Document text:

━━━━━━━━━━━━━━━━━━━━

# Solar-powered Flood Lights



## Al13Cu29 (Nov 2, 2010)

Anybody tried these?

I have a HO that had one and liked it - while it was working, I think they were from HD.
I can not get it to work again, the HO wants to replace it and have more install.

I'm not sure they are a good choice. :no:


----------



## Jlarson (Jun 28, 2009)

The white plastic ones from HD? Those suck big time. Every one I ever tried died.


----------



## Al13Cu29 (Nov 2, 2010)

Jlarson said:


> The white plastic ones from HD? Those suck big time. Every one I ever tried died.


Thanks for the heads up. :thumbsup:

How long did they last?


----------



## Jlarson (Jun 28, 2009)

Al13Cu29 said:


> Thanks for the heads up. :thumbsup:
> 
> How long did they last?


I think the longest I got out of one was a few months, the little SLA batteries stop holding a charge and the plastic turns yellow from the sun.

━━━━━━━━━━━━━━━━━━━━

Dataset content:

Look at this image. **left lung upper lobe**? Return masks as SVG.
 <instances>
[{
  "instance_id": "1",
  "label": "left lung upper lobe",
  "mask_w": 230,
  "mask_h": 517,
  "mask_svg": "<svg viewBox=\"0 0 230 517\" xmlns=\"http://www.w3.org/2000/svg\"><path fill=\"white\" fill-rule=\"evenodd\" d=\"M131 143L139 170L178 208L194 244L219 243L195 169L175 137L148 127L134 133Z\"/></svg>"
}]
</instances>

━━━━━━━━━━━━━━━━━━━━

Given request: Condense the paragraph in the solar flood light thread that begins "I think the longest I got out of one" into a short bulleted list that keeps its main facts.

Full solution:
- The longest any one of them lasted was a few months.
- The small SLA batteries stop holding a charge.
- The sun turns the plastic yellow.